— WHAT TO DO —
Retype every entry below without altering anything.

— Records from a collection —
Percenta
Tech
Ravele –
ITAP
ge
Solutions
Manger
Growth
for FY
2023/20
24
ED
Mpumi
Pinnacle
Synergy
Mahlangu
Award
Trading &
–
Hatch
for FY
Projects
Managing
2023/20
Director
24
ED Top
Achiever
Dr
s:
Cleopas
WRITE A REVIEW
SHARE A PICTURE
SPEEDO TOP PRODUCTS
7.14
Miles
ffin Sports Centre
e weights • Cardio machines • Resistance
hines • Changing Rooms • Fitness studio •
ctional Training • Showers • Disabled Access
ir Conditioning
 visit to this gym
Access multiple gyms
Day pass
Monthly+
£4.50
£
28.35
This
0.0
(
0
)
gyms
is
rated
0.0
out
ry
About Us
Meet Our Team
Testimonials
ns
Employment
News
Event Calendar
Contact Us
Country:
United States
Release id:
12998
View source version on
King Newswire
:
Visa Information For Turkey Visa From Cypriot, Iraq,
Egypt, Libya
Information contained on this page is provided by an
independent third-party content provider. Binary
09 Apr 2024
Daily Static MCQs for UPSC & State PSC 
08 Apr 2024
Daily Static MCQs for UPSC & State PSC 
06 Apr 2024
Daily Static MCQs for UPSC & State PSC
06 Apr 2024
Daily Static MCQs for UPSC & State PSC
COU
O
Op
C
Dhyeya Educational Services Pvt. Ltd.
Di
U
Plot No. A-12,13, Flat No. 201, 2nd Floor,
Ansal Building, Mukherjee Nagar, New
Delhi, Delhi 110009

— TASK RESPONSE —
Percenta
Tech
Ravele –
ITAP
ge
Solutions
Manger
Growth
for FY
2023/20
24
ED
Mpumi
Pinnacle
Synergy
Mahlangu
Award
Trading &
–
Hatch
for FY
Projects
Managing
2023/20
Director
24
ED Top
Achiever
Dr
s:
Cleopas
WRITE A REVIEW
SHARE A PICTURE
SPEEDO TOP PRODUCTS
7.14
Miles
ffin Sports Centre
e weights • Cardio machines • Resistance
hines • Changing Rooms • Fitness studio •
ctional Training • Showers • Disabled Access
ir Conditioning
 visit to this gym
Access multiple gyms
Day pass
Monthly+
£4.50
£
28.35
This
0.0
(
0
)
gyms
is
rated
0.0
out
ry
About Us
Meet Our Team
Testimonials
ns
Employment
News
Event Calendar
Contact Us
Country:
United States
Release id:
12998
View source version on
King Newswire
:
Visa Information For Turkey Visa From Cypriot, Iraq,
Egypt, Libya
Information contained on this page is provided by an
independent third-party content provider. Binary
09 Apr 2024
Daily Static MCQs for UPSC & State PSC 
08 Apr 2024
Daily Static MCQs for UPSC & State PSC 
06 Apr 2024
Daily Static MCQs for UPSC & State PSC
06 Apr 2024
Daily Static MCQs for UPSC & State PSC
COU
O
Op
C
Dhyeya Educational Services Pvt. Ltd.
Di
U
Plot No. A-12,13, Flat No. 201, 2nd Floor,
Ansal Building, Mukherjee Nagar, New
Delhi, Delhi 110009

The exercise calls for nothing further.